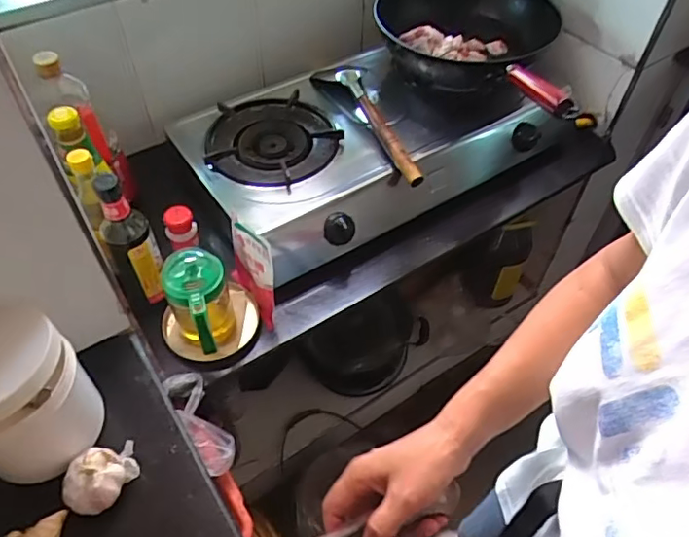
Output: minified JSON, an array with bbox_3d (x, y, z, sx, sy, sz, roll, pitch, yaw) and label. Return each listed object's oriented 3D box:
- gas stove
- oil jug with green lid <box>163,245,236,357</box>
[{"bbox_3d":[0.099,-0.218,1.068,0.746,0.189,0.418,-28,56,-22],"label":"gas stove"},{"bbox_3d":[-0.198,0.059,0.810,0.083,0.166,0.106,-21,54,-17],"label":"oil jug with green lid"}]

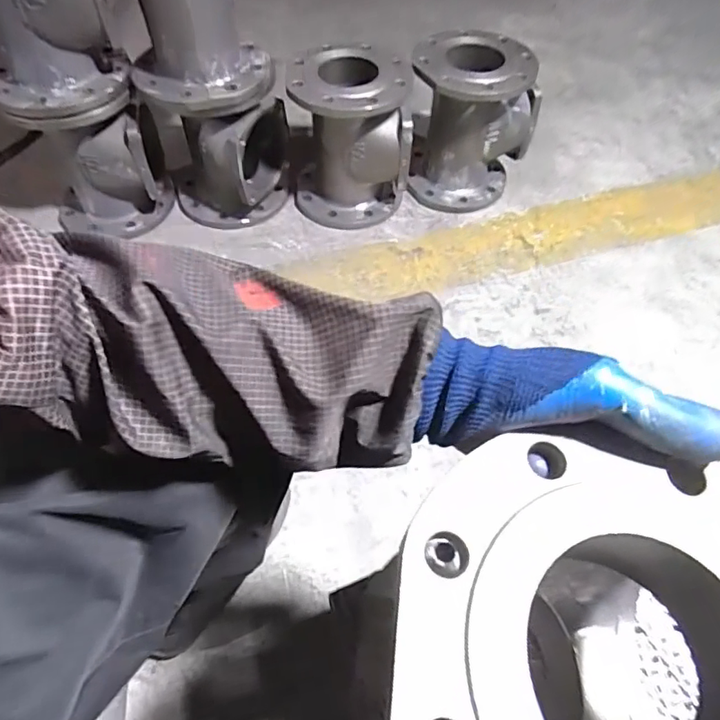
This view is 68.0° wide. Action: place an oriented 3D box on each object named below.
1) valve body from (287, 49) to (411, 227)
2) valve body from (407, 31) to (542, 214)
[{"bbox_3d":[-0.019,-0.397,0.967,0.201,0.256,0.182,-1,56,-2],"label":"valve body"},{"bbox_3d":[0.199,-0.432,0.982,0.227,0.259,0.187,16,57,9],"label":"valve body"}]

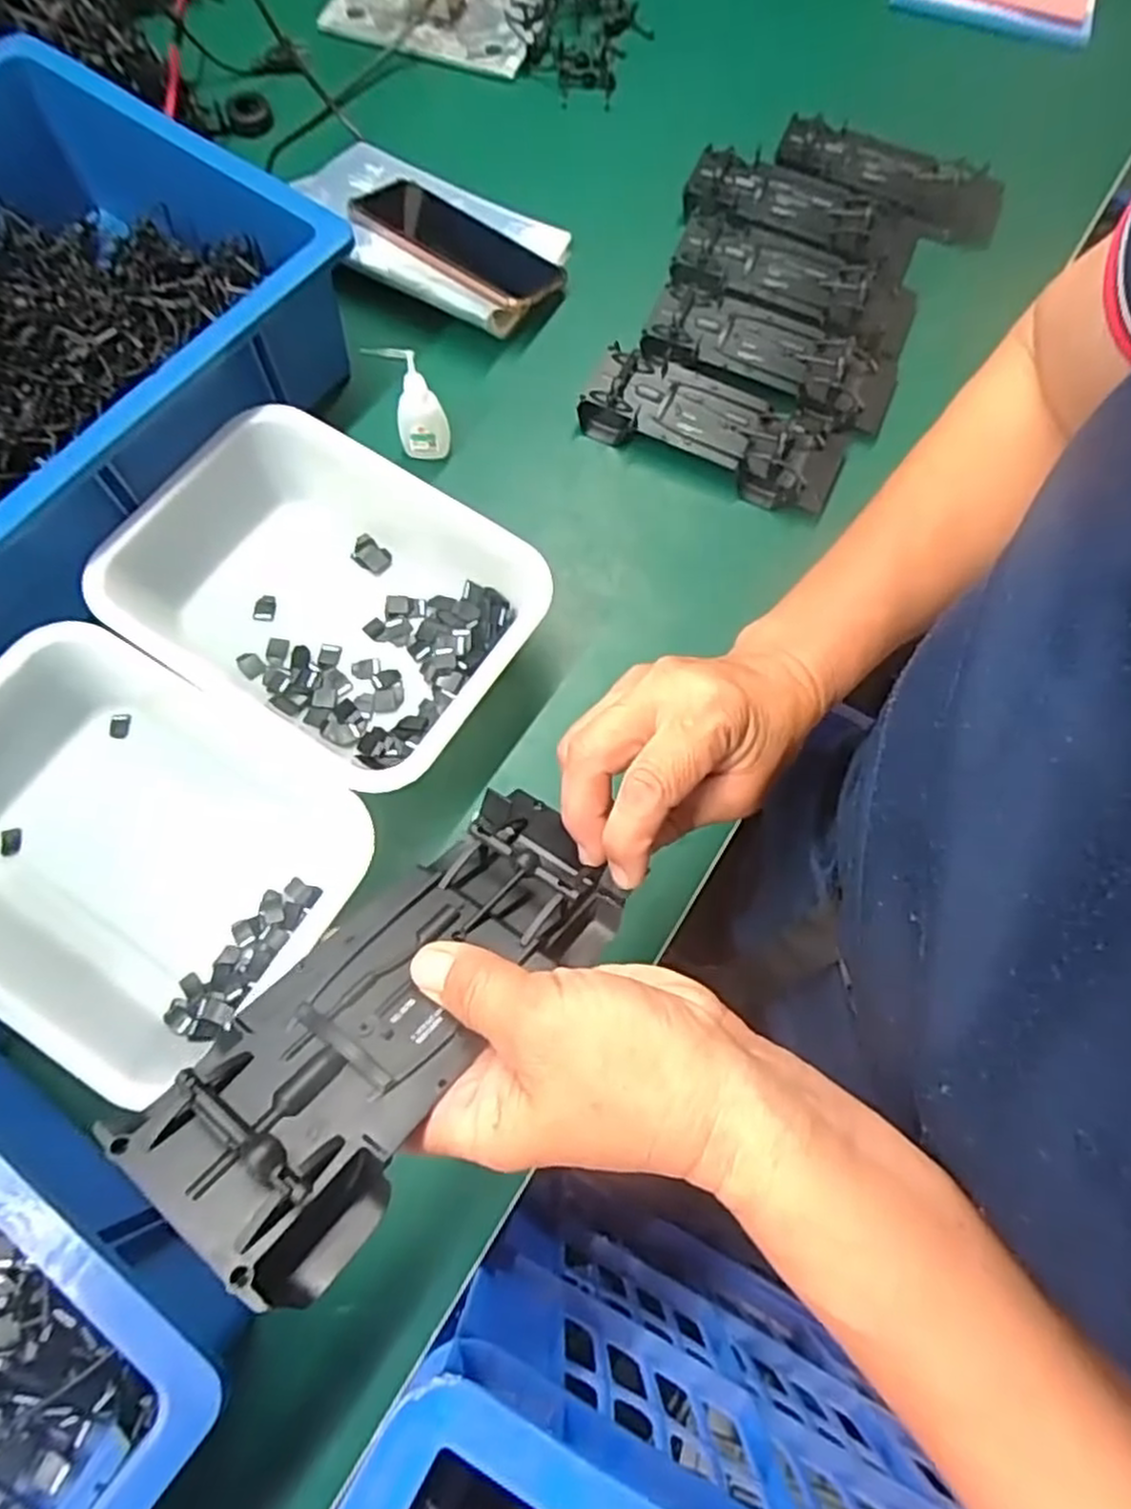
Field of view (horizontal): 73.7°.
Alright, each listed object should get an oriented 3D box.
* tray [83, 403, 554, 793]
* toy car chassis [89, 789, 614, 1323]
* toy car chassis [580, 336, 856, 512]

────────

[WHAT NEEDS TO BE DONE]: Output the listing exactly. Leave out any image.

[REPLY]:
Output: minified JSON, an array with bbox_3d (x, y, z, sx, sy, sz, roll, pitch, yaw) and label. Return each listed object's oriented 3D box:
- gas stove
- oil jug with green lid <box>163,245,236,357</box>
[{"bbox_3d":[0.099,-0.218,1.068,0.746,0.189,0.418,-28,56,-22],"label":"gas stove"},{"bbox_3d":[-0.198,0.059,0.810,0.083,0.166,0.106,-21,54,-17],"label":"oil jug with green lid"}]

This view is 68.0° wide. Action: place an oriented 3D box on each object named below.
1) valve body from (287, 49) to (411, 227)
2) valve body from (407, 31) to (542, 214)
[{"bbox_3d":[-0.019,-0.397,0.967,0.201,0.256,0.182,-1,56,-2],"label":"valve body"},{"bbox_3d":[0.199,-0.432,0.982,0.227,0.259,0.187,16,57,9],"label":"valve body"}]

Field of view (horizontal): 73.7°.
Alright, each listed object should get an oriented 3D box.
* tray [83, 403, 554, 793]
* toy car chassis [89, 789, 614, 1323]
* toy car chassis [580, 336, 856, 512]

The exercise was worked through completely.